Stored items:
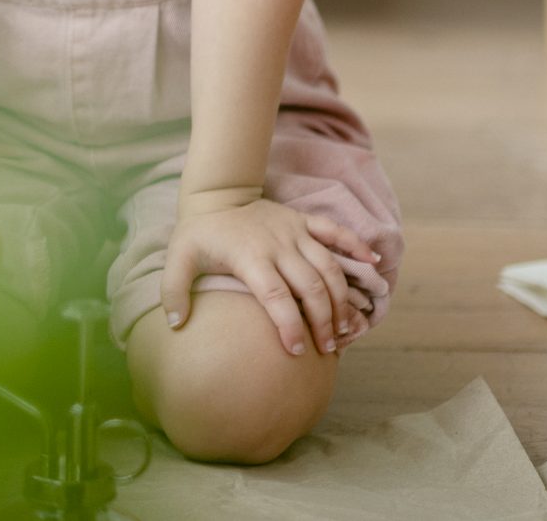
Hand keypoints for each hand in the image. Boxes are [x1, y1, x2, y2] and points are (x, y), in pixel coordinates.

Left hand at [160, 192, 379, 356]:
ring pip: (329, 267)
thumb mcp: (178, 258)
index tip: (297, 352)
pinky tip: (373, 265)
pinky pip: (336, 231)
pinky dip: (356, 246)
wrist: (216, 195)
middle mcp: (278, 244)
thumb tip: (176, 325)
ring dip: (341, 298)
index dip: (289, 325)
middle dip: (323, 321)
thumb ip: (173, 291)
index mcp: (250, 257)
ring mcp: (294, 231)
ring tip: (344, 328)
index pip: (276, 297)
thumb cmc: (199, 234)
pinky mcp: (305, 221)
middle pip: (311, 287)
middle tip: (327, 348)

Exercise details = Retype exactly, and only, the lines above from the one where "wrist: (216, 195)" occurs up to and including the one where "thumb cmc: (199, 234)" occurs.

Solution for this problem =
wrist: (216, 195)
middle mcp: (278, 244)
thumb tip: (176, 325)
ring dip: (341, 298)
index dip: (289, 325)
middle dip: (323, 321)
thumb ip: (173, 291)
index mcp: (250, 257)
ring mcp: (294, 231)
ring tip: (344, 328)
index pip: (276, 297)
thumb cmc: (199, 234)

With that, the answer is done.